- _Work item 1_
Answer these questions from the forum thread on tripe.
(a) What did loupey buy from crufts?
(b) According to MMS, what does how badly tripe stinks depend on?
(c) Which product does MMS call second best to fresh?
- _Work item 2_
Update the forum thread on tripe between "# Talk tripe" and "(Oct 1, 2013)", inclusive, replacing "beef" with "lamb".
::: Passage to read
# Talk tripe to me!



## zellko (Jul 3, 2013)

Hi all, I'd like to learn more about using tripe, specifically, beef tripe. Thanks!


----------



## loupey (Oct 1, 2013)

It STINKS ;p I bought some tripe treats from crufts . They made my whole house stink. I couldn't stand it!


----------



## jan896 (Dec 9, 2009)

My crew liked it for a few cans....... but now they won't even look at it... and it stinks!!!!!


----------



## MMS (Aug 2, 2012)

We get fresh frozen tripe from local suppliers. It can stink bad, sometimes not so much - depends a lot on the animals diet. My dogs all go nuts for it. The cats not so much, but they'll eat a little every now and then. I try to give at least once a week.

TRIPETT is second best to fresh. It has minimal additives, but it is cooked, and thereby most of the nutritional value is depleted. I wouldn't use any of the other canned types - especially Merrick, who claims their product to be "96% USDA Inspected deboned tripe." I'd like to know what bones they're finding in the stomach lining...

There are a few freeze dried varieties I've seen on the market, but I don't know enough about them to feel comfortable commenting there.
::::::
::: Data records
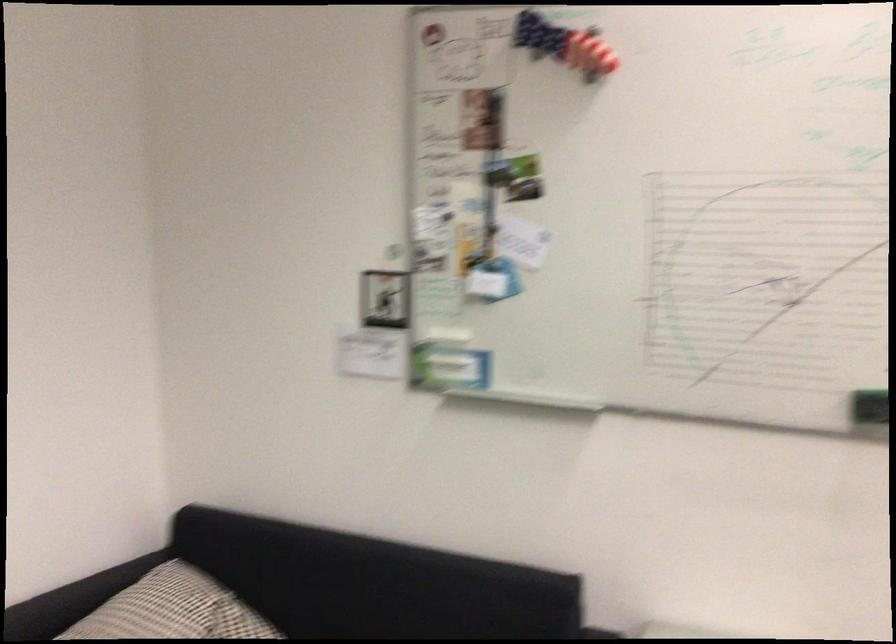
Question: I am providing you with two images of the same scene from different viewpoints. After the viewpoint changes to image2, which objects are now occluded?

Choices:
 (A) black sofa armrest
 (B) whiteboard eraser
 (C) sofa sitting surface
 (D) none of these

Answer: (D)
::::::
- _Problem solution 1_
(a) Tripe treats.
(b) The animals' diet.
(c) TRIPETT.

- _Problem solution 2_
# Talk tripe to me!



## zellko (Jul 3, 2013)

Hi all, I'd like to learn more about using tripe, specifically, lamb tripe. Thanks!


----------



## loupey (Oct 1, 2013)